Kramer James Largent, who was named after Steve's close friend Jim Zorn, was born Nov. 11, 1985, with spina bifida, an open spine.

"We were having such a great time in the delivery room, joking around with the doctor," Terry says. "Kramer was born, and I was ecstatic, euphoric. A few seconds later, I heard, 'Ah...we have a little defect here.' I felt like somebody had just dropped a load of logs right on my heart.

"Steve broke down and cried. It tore me up to see him crying so hard. I told Steve that God had planned Kramer and that adding him to our lives would be the greatest thing to ever happen. And I haven't been wrong."

Shortly after birth, Kramer had surgery to close his spine. Though he has progressed remarkably since then—doctors believe he will have almost full use of his legs—it is too early to tell about his bowel and bladder functions. Terry says Kramer is "a happy baby. The happiest of all our children." And for that she is thankful.

"My life had always been so easy, so smooth," she says. "I had never given a thought to how others outside of my immediate family were feeling. I am a much more sympathetic person today. This is a very valuable thing in the children's lives. They will grow up with much more tender hearts."

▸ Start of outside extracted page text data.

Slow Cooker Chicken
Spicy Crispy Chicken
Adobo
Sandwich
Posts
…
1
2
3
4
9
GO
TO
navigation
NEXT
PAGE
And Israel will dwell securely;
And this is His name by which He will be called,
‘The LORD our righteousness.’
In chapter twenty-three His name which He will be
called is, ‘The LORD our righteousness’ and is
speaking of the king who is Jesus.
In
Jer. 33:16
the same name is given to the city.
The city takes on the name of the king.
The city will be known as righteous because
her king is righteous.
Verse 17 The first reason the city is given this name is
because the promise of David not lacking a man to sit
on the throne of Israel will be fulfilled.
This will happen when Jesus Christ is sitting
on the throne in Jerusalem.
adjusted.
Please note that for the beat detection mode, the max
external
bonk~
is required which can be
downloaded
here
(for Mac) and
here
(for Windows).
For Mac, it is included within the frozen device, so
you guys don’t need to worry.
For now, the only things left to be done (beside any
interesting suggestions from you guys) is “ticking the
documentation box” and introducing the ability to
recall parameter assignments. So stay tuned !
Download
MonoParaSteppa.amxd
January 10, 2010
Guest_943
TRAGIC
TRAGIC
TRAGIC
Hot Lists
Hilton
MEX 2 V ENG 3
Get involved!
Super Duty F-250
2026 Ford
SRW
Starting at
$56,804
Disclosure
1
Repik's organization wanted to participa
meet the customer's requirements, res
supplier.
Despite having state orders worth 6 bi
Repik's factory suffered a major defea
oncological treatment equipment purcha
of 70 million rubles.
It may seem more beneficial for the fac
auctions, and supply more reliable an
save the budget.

Steve is already feeling the effects of a tender heart. "When a son is born who is normally healthy, you look forward to throwing the football to him," he says. "You plan that when he gets older, he'll catch frogs and run around the neighborhood with all the other kids.

"But when you have a child with a birth defect you have no expectations—good or bad. If he does anything, it's exciting. For the longest time I never thought Kramer would be able to sit up. It frustrated me. But when he did, I cried. Imagine how I'll be the day he finally walks."